• [Work to complete]:
- 1) In the text on financing graduate medical education, what did COGME call for in its 14th Report?
- 2) Continue the text on financing graduate medical education from its last sentence.

• [Text shown]:
◇ ◇ ◇

Competitive pressures associated with the move to managed care (capitated financing arrangements) have eroded the private payer subsidies for teaching and charity care. Medicare and Medicaid payment reductions in the Balanced Budget Act of 1997 (BBA) also added to the financial pressures on teaching institutions. The Council on Graduate Medical Education's (COGME) 13th Report, Physician Education for a Changing Health Care Environment (1999a), concluded that the current system of funding GME through teaching hospitals has inherent limitations and disincentives for developing ambulatory clinical training experiences and community-based educational programs. The financial and service needs of teaching hospitals compete with the educational need to expand training opportunities in community settings. The uncertainties and financial pressures inherent in the changing health care environment suggest changes are needed in the way GME is financed. In its 14th Report, COGME Physician Workforce Policies: Recent Developments and Remaining Challenges in Meeting National Goals (1999b), COGME called for a stable, all-payer financing mechanism for GME that would provide adequate funding for training in ambulatory settings. The current report builds on COGME's earlier reports by examining current funding mechanisms for GME and assessing their implications for developing community-based educational programs. It evaluates alternative Federal financing policies within the context of the Council's recommendation for a stable financing mechanism that would provide adequate support for ambulatory training. (Readers are referred to the earlier reports for findings and recommendations dealing with medical education curriculum and physician workforce issues.)

◇ ◇ ◇

• [Data listing]:
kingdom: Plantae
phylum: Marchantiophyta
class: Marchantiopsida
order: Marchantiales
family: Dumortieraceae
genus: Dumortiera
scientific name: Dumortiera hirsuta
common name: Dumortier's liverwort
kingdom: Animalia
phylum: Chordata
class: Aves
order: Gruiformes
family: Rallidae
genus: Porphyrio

◇ ◇ ◇

• [Per-task outputs]:
- 1) A stable, all-payer financing mechanism for GME that would provide adequate funding for training in ambulatory settings.

- 2)
This report recommends the creation of a GME fund that would supplement current Federal funding for GME with funds from third-party payers. Total GME funding would be sufficient to support high-quality and efficient training of an appropriately sized and balanced physician workforce. The recommended fund allocation policies are designed to encourage an appropriate balance between traditional and community training in all hospital-sponsored specialty programs. Payments for direct GME costs would be made to program sponsors who would be held accountable for educational and workforce objectives. Separate payments would be made to clinical training sites to support their higher patient care costs attributable to teaching activities. The report recommends a separate GME account for funding special projects and programs directed at building high-quality community-based training capacity and achieving specific workforce priorities. In addition to the recommendations on GME funding , the report recommends increased support for "safety net " hospitals and community providers that serve a disproportionate share of low-income patients and have high uncompensated care costs. It is important that refinements in the GME allocation methodologies not adversely affect hospitals that provide significant charity care. Any reductions in GME payments to these hospitals should be offset by higher support for uncompensated care until specific funding for such services is provided.